Кстати, С.М.Кравчинский, автор передовой статьи в первом номере «Земли и воли», в которой содержалась известная формула: «Революции — дело народных масс. Подготовляет их история. Революционеры ничего поправить не в силах
», здесь же с явным удовлетворением писал: «Грозно поднимается отовсюду могучая подземная сила. Какое лучшее зеркало для бойца, как не лицо его противника? Смотрите же, как исказилось оно у наших врагов, как мечутся они, обезумевшие, от ужаса, не зная, что предпринять, чем спастись от таинственной, неуловимой, непобедимой силы, против которой бессильны все человеческие средства». И далее, вполне по-морозовски: «Чудовище», жившее до сих пор где-то под землею, занимаясь подкапыванием разных «основ», вдруг от времени до времени начинает высовывать наружу одну из своих лап, чтобы придушить то ту, то другую гадину, которая слишком надоест ему. И при каждом своем появлении на свет, «чудовище» обнаруживает все большую и большую дерзость и беспощадность в исполнении своих кровавых замыслов и все большую ловкость и быстроту в укрывании своих следов»[109].Логичнее, впрочем, предположить влияние, во всяком случае стилистическое, Кравчинского на Морозова, нежели наоборот. Сравните: «Неведомая никому» подпольная сила вызывает на свой суд высокопоставленных преступников, постановляет им смертные приговоры — и сильные мира чувствуют, что почва теряется под ними, как они с высоты своего могущества валятся в какую-то мрачную, неведомую пропасть...»[110]

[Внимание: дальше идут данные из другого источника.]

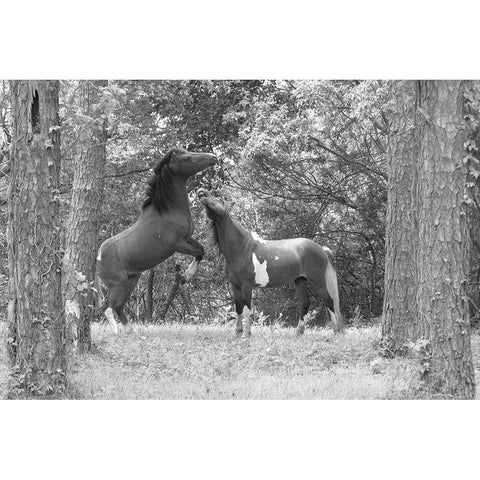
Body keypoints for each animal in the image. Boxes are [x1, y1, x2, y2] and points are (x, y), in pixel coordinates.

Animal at [95, 148, 216, 332]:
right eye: (187, 157)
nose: (213, 157)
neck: (166, 210)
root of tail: (98, 256)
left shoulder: (187, 238)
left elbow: (201, 250)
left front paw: (185, 276)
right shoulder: (176, 244)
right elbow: (198, 253)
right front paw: (186, 277)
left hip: (131, 280)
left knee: (118, 306)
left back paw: (130, 331)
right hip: (118, 284)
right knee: (108, 307)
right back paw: (117, 332)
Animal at [197, 188, 344, 338]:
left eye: (219, 200)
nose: (202, 192)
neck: (243, 249)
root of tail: (322, 249)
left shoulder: (246, 286)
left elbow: (246, 309)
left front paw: (247, 334)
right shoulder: (235, 286)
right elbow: (238, 308)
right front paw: (237, 333)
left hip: (318, 281)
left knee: (329, 301)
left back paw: (336, 332)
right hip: (300, 280)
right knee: (305, 304)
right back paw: (299, 332)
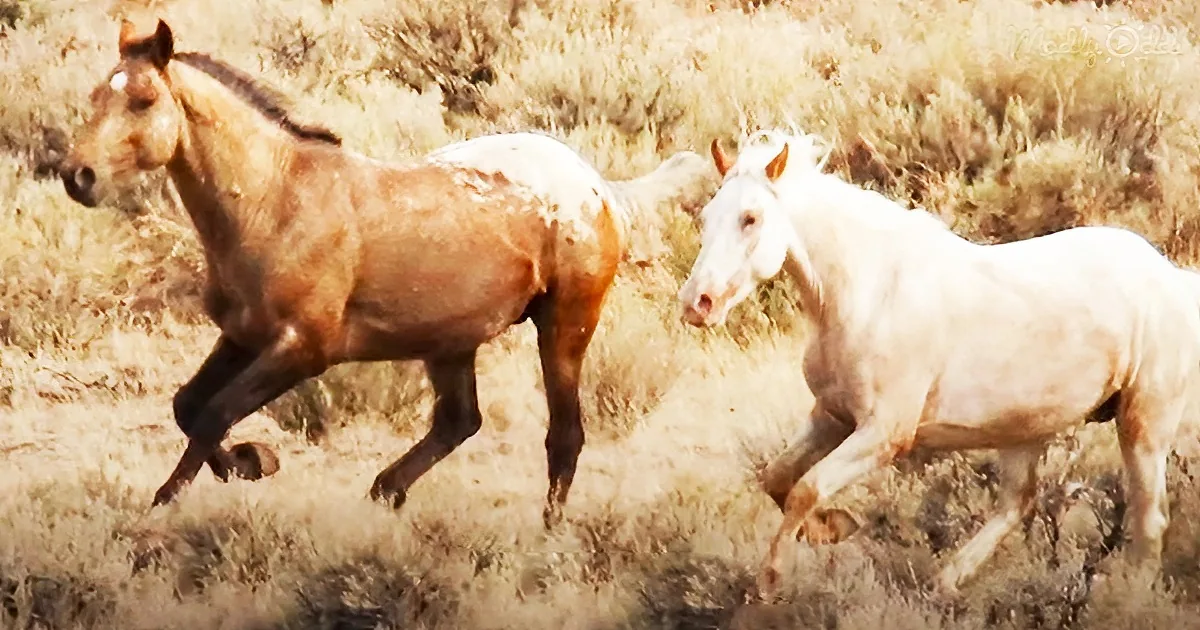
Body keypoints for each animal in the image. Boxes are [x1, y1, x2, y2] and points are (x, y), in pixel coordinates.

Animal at [58, 18, 711, 529]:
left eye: (143, 100)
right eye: (96, 96)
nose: (77, 175)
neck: (277, 201)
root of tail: (598, 185)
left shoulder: (303, 348)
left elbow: (214, 413)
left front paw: (176, 497)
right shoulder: (242, 336)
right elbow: (188, 406)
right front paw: (251, 462)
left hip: (565, 325)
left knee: (563, 435)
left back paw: (545, 534)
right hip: (451, 342)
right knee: (460, 421)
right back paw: (385, 490)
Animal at [673, 127, 1200, 598]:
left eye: (751, 218)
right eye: (707, 217)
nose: (697, 304)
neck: (867, 294)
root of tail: (1170, 275)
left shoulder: (884, 433)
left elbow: (808, 487)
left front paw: (771, 581)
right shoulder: (831, 416)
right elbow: (779, 479)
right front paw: (834, 528)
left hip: (1142, 423)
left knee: (1149, 519)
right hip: (1025, 428)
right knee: (1018, 503)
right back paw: (943, 585)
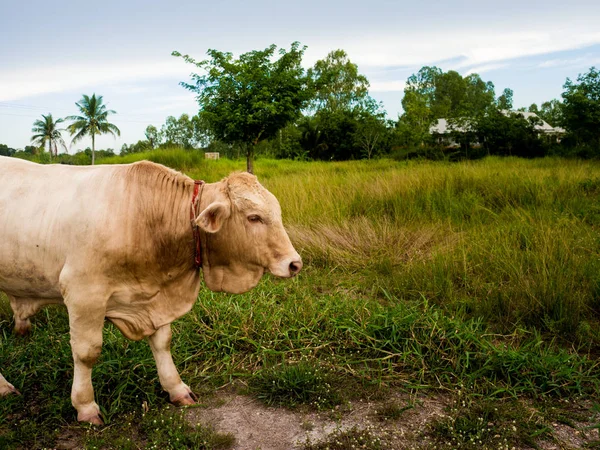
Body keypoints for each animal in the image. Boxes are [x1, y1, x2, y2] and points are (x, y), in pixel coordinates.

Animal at [0, 156, 302, 424]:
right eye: (254, 217)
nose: (294, 263)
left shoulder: (156, 297)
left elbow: (162, 342)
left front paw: (176, 388)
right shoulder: (83, 293)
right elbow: (87, 353)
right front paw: (85, 406)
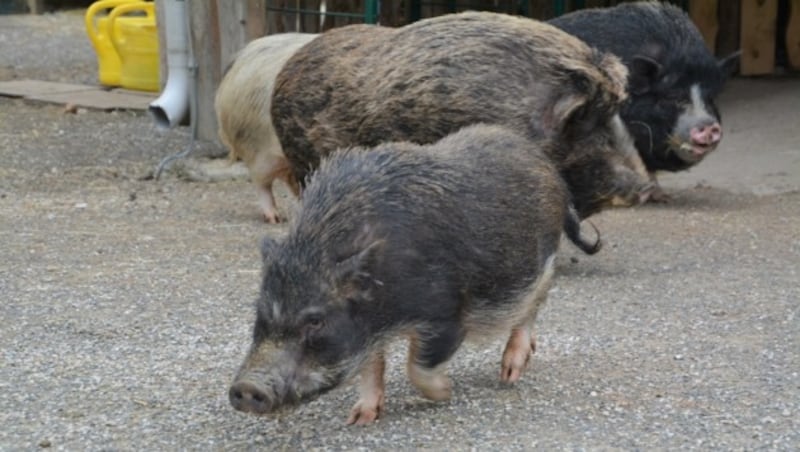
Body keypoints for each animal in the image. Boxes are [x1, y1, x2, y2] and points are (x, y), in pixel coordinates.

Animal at [228, 122, 604, 424]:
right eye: (260, 314)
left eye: (315, 320)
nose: (246, 387)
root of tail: (550, 169)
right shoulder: (368, 328)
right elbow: (372, 365)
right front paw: (359, 419)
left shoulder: (447, 312)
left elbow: (417, 365)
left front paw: (445, 392)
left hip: (540, 262)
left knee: (533, 304)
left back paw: (508, 375)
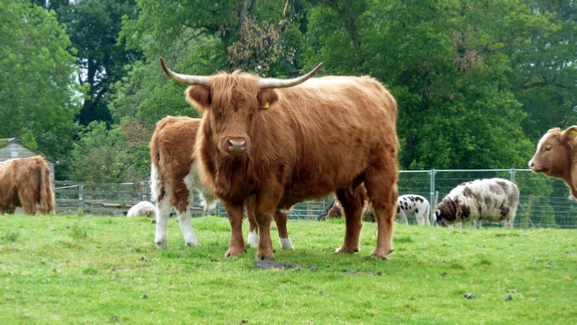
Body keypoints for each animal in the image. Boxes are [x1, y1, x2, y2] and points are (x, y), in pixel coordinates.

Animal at [148, 115, 292, 249]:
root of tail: (171, 120)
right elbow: (257, 215)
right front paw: (256, 242)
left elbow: (277, 216)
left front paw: (284, 244)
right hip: (182, 178)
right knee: (181, 206)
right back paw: (192, 241)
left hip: (166, 181)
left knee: (163, 206)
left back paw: (161, 242)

Это уже Морозов. «Политическое убийство, — делал вывод будущий почетный академик, — это самое страшное оружие для наших врагов, оружие, против которого не помогают ни грозные армии, ни легионы шпионов
». С его точки зрения, «3—4 удачных политических убийства» заставили правительство прибегать к таким экстраординарным мерам самозащиты, «к каким не принудили его ни годы пропаганды, ни века недовольства во всей России, ни волнения молодежи» и т.д. «Вот почему, — писал Морозов, — мы признаем политическое убийство за одно из главных средств борьбы с деспотизмом». Несколькими строками выше он высказался еще категоричнее: «Политическое убийство — это осуществление революции в настоящем»[111].